El cuerpo de la célebre paciente de Freud denunciaba aquello que sus palabras no podían nombrar, y no puedo dejar de pensar en esto mientras leo Retrato de Dora, obra de teatro de Héléne Cixous recientemente editada en la Argentina por Las Furias.
Cixous es una autora deslumbrante, poeta, ensayista y crítica poco traducida en la Argentina. La filósofa Anna Pagés le dedica un pasaje de Cenar con Diotima, libro que indaga los modos en que la filosofía y la literatura abordaron la cuestión de la feminidad. La problemática de la feminidad en el peculiar hacer literario de Cixous, escribe Pagés, pone en cuestión "el punto de vista falocéntrico, masculino (no necesariamente de los hombres), perspectiva que ha pretendido decir todo sobre la experiencia de sufrimiento de las mujeres singulares respecto de su propia vida". A modo de ejemplo, Pagés cita un fragmento de La risa de la medusa, libro de ensayos de Cisoux donde lo poético, la teoría y la reflexión forman parte de una única trama. "Nosotras las precoces –escribe allí Cisoux–, nosotras las inhibidas de la cultura, las hermosas boquitas bloqueadas con mordazas, polen, alientos cortados, nosotras los laberintos, las escaleras, los espacios hollados; las despojadas, nosotras somos ‘negras’ y somos bellas".
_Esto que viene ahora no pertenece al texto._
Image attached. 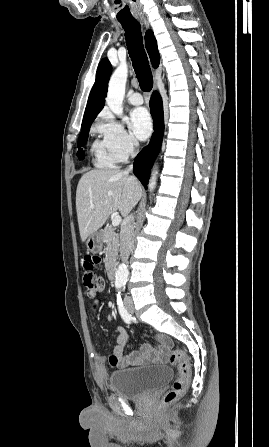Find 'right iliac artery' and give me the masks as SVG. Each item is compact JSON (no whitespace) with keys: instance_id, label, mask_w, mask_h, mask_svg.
<instances>
[{"instance_id":"1","label":"right iliac artery","mask_w":269,"mask_h":447,"mask_svg":"<svg viewBox=\"0 0 269 447\" xmlns=\"http://www.w3.org/2000/svg\"><path fill=\"white\" fill-rule=\"evenodd\" d=\"M123 285L122 284H117L116 288L119 290L121 289ZM117 305H118V309H119V313L122 317V319L126 322V323H131L132 317L131 315L127 312V310L125 309V307L123 306V302L120 296V292H118L117 294Z\"/></svg>"}]
</instances>
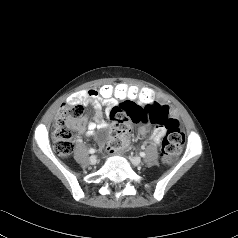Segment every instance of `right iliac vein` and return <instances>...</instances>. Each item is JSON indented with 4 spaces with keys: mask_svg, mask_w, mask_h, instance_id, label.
<instances>
[{
    "mask_svg": "<svg viewBox=\"0 0 238 238\" xmlns=\"http://www.w3.org/2000/svg\"><path fill=\"white\" fill-rule=\"evenodd\" d=\"M89 162H90V164L94 165L97 162V157L95 155H92L89 158Z\"/></svg>",
    "mask_w": 238,
    "mask_h": 238,
    "instance_id": "1",
    "label": "right iliac vein"
}]
</instances>
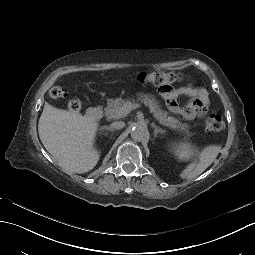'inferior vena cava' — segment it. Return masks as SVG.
<instances>
[{
    "label": "inferior vena cava",
    "mask_w": 255,
    "mask_h": 255,
    "mask_svg": "<svg viewBox=\"0 0 255 255\" xmlns=\"http://www.w3.org/2000/svg\"><path fill=\"white\" fill-rule=\"evenodd\" d=\"M113 129H121L125 126L123 121H115L110 125Z\"/></svg>",
    "instance_id": "obj_1"
}]
</instances>
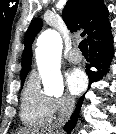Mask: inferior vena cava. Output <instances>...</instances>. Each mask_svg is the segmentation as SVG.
Listing matches in <instances>:
<instances>
[{
	"label": "inferior vena cava",
	"mask_w": 116,
	"mask_h": 134,
	"mask_svg": "<svg viewBox=\"0 0 116 134\" xmlns=\"http://www.w3.org/2000/svg\"><path fill=\"white\" fill-rule=\"evenodd\" d=\"M75 102L72 98L68 97L65 100V105L61 109V112L53 124V128L57 131L61 130L62 126L68 121L73 110H74Z\"/></svg>",
	"instance_id": "602c4592"
}]
</instances>
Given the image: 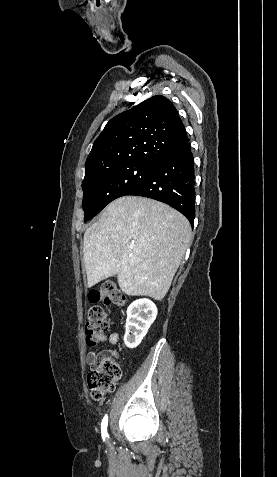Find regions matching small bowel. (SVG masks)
Wrapping results in <instances>:
<instances>
[{"mask_svg":"<svg viewBox=\"0 0 277 477\" xmlns=\"http://www.w3.org/2000/svg\"><path fill=\"white\" fill-rule=\"evenodd\" d=\"M118 339H119V336L116 332L112 333L109 335V338H108V343L109 345H115L117 342H118ZM112 353V349H105V350H101L99 352H94V351H91L87 354V362L88 364H92L94 362H96L98 359L106 356V355H109Z\"/></svg>","mask_w":277,"mask_h":477,"instance_id":"1","label":"small bowel"}]
</instances>
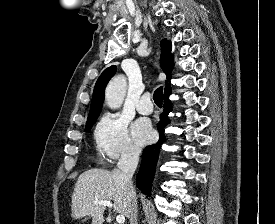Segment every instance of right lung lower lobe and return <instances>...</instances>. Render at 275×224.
<instances>
[{
  "instance_id": "obj_1",
  "label": "right lung lower lobe",
  "mask_w": 275,
  "mask_h": 224,
  "mask_svg": "<svg viewBox=\"0 0 275 224\" xmlns=\"http://www.w3.org/2000/svg\"><path fill=\"white\" fill-rule=\"evenodd\" d=\"M171 94V89L165 91L164 93V111L160 116V122L157 125L160 139L159 141L151 146H147L144 150L141 166L136 178L137 187L147 195H151V187L155 174L159 149L164 140V127L166 125L168 114L171 111V103L169 101V96Z\"/></svg>"
}]
</instances>
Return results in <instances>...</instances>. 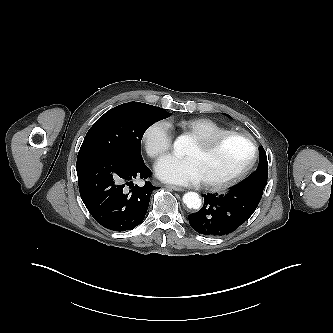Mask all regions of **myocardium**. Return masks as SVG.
Returning <instances> with one entry per match:
<instances>
[{
	"mask_svg": "<svg viewBox=\"0 0 333 333\" xmlns=\"http://www.w3.org/2000/svg\"><path fill=\"white\" fill-rule=\"evenodd\" d=\"M232 138H237L243 140L249 148V158L245 165L235 174L232 176L221 180L217 182H212V181H203L204 186L212 191H223L226 190L233 185L237 184L240 182L242 179H244L248 173L252 170L254 167L256 160H257V155H258V150L255 141L253 138L243 132H237V131H228L225 133H222L220 135L210 137V138H205V139H195L196 144L199 146L200 149L203 151H211L217 147H219L221 144H223L225 141L232 139Z\"/></svg>",
	"mask_w": 333,
	"mask_h": 333,
	"instance_id": "obj_1",
	"label": "myocardium"
}]
</instances>
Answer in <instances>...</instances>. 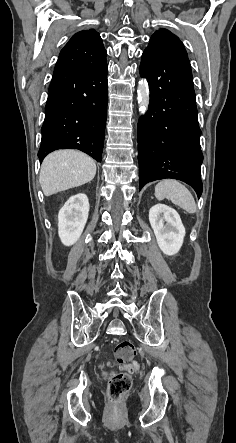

Ese aliento y esa escritura enigmática impregnan Retrato de Dora. En la obra, los personajes son básicamente voces, parlamentos que se cruzan y no siempre se responden entre sí. Hay algo ligeramente onírico en el fluir del texto, una corriente difusa, contradictoria, solapada, huidiza. Cixous parece escribir con el pulso misterioso del deseo.
"¡Si se atreve a besarme, le daré una bofetada!", dice Dora con tono de amenaza. Inmediatamente después, cariñosa, vuelve a decir: "¡Atrévase a besarme, le daré una bofetada!". Estamos en el comienzo mismo de la obra. Y la muchachita problemática seguirá rizando el rizo de su historia. Su voz se intercalará con la voz del padre al que ama; hará contrapunto con el testimonio del hombre casado al que no quiere pero del que acepta regalos y atenciones; discutirá con las intervenciones de la mujer de ese hombre, por la que Dora siente bastante más que un enorme afecto.
Los personajes de Cixous danzan entre palabras; Dora, que no es víctima, padece no obstante la opaca madeja que a su alrededor tejen los demás. Habla y nadie la escucha salvo el doctor que, más que escuchar, interpreta.
La ausencia de naturalismo potencia la obra; los gestos de algo ocurrido a fines del siglo XIX adquieren otra resonancia. Como en un susurro, Retrato de Dora desliza que nadie está libre de la jaula de su época. En el cuerpo de la joven se embravecían emociones que no podía reconocer, tan inevitablemente atada a su tiempo como el hombre que se empeñó en descifrarla. Para descubrir que, para él también, Dora resultaría inasible.